One of the most scenic parts of the road is the stretch between Port Campbell and Petersborough. This is the section contained by the Port Campbell National Park and has the major rock formations.
The Great Ocean Road (GOR) is a fantastic drive, not only for the scenery, but also for the winding cliff top roads. A lot of motoring enthusiasts travel the road for the sheer excitement of feeling the corners and having fun.
V/Line  buses run from Geelong along the Great Ocean Road as far as Apollo Bay three times a day M-F and twice a day Sa-Su. On Friday a bus continues from Apollo Bay to Warrnambool.

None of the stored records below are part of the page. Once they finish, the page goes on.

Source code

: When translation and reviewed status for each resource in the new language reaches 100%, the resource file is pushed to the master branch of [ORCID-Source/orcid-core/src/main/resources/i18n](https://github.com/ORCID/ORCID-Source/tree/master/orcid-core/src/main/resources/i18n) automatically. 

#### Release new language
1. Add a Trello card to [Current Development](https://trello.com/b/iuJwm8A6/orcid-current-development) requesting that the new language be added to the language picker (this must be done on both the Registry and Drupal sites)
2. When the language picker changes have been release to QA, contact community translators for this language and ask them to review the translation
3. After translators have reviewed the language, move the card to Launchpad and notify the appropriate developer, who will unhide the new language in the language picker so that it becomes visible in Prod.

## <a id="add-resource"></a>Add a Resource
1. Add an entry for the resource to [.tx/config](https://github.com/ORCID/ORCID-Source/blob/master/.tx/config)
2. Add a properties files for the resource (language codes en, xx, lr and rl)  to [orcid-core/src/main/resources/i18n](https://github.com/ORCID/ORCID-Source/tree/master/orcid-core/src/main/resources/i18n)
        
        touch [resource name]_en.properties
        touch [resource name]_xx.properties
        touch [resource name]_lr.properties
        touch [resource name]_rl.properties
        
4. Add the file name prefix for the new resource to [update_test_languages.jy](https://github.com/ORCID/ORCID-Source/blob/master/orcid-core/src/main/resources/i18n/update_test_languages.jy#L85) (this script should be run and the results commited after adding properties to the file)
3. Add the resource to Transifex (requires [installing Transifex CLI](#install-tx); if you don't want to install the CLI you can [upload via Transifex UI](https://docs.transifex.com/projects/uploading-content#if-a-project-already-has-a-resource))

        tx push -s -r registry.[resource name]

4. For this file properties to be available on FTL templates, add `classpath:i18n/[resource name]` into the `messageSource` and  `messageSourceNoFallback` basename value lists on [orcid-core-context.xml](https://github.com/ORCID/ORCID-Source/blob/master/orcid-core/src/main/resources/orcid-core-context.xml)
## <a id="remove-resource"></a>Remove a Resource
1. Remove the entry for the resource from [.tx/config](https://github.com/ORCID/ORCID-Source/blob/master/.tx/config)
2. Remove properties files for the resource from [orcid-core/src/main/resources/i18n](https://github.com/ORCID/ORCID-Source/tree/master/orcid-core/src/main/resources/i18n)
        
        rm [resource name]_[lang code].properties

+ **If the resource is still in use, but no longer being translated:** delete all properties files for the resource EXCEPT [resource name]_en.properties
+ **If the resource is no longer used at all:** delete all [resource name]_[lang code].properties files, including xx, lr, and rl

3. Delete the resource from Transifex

Car offers the most flexibility for seeing the area. Coach tours are also easily available.
There are many sights to see away from the townships, and along the coast. Getting to them by general public transport would be difficult.
There are so many pullouts and sights, that you can fall into a yet another spectacular vista fatigue, when driving the road. Is it worth pulling off the road for another cliff drop, another gorge, or another arch? Make sure you plan your trip, so you can skip some attractions if you need to, but don't miss the truly amazing ones.
At it simplest, you won't need an itinerary, or even a map to drive the Great Ocean Road. Start at Geelong or Warrnambool and follow the signs. The western end of the route starts at Torquay, 22km from Geelong. The sights are well signposted off the road, as well as nearby attractions. Information boards exist at all signts and attractions. The road is well developed for tourism, has regular information, food, fuel and accommodation.
Its possible to drive the length of the road, and see the main attractions in a day's driving. Two days will allow you to see just about all of the coastal sights and towns, if that is what you want to do. Consider three days or longer if you want to stay longer at some towns, and do some walks, relaxation, or other recreation.
Walk. Many of the natural features have surrounding walks, but there are developed paths for longer walks.
Helicopter scenic flights are available at the visitors center at the Twelve Apostles, near Port Campbell. There are also some Great places to go Mountain Biking in the back of Apollo Bay around Forest and the Otway National Park. There is 1 tour company that offer 5-7 Day tours based out of Apollo bay. Australia By Bike  tours include all accommodation, meals and transfers from Melbourne.
Port Campbell has many cafes and restaurants and it is the only place to get food near the Port Campbell National Park.
Some of the beaches along the road have dangerous currents, observe local signs, and seek local advice about the best places to swim.
There are few overtaking lanes on the Great Ocean Road, rather turnouts for slower vehicles. If a faster vehicle catches up to you, be considerate and pull over at the next turn out. Frustration causes accidents, let faster vehicles past. If you catch up to a slower vehicle, stay back at a safe distance and wait for the other vehicle to pull over in the next slow vehicle turn out. Don't tailgate.
The speed limit along the Great Ocean Road is 80km/h to 100km/h. In towns, the speed limit is 50km/h to 70km/h.
Given the volume of traffic that can traverse the Great Ocean Road, especially weekends and holidays, don't assume that it will be a quick trip. Allow yourself plenty of time to see everything so that you may enjoy your drive.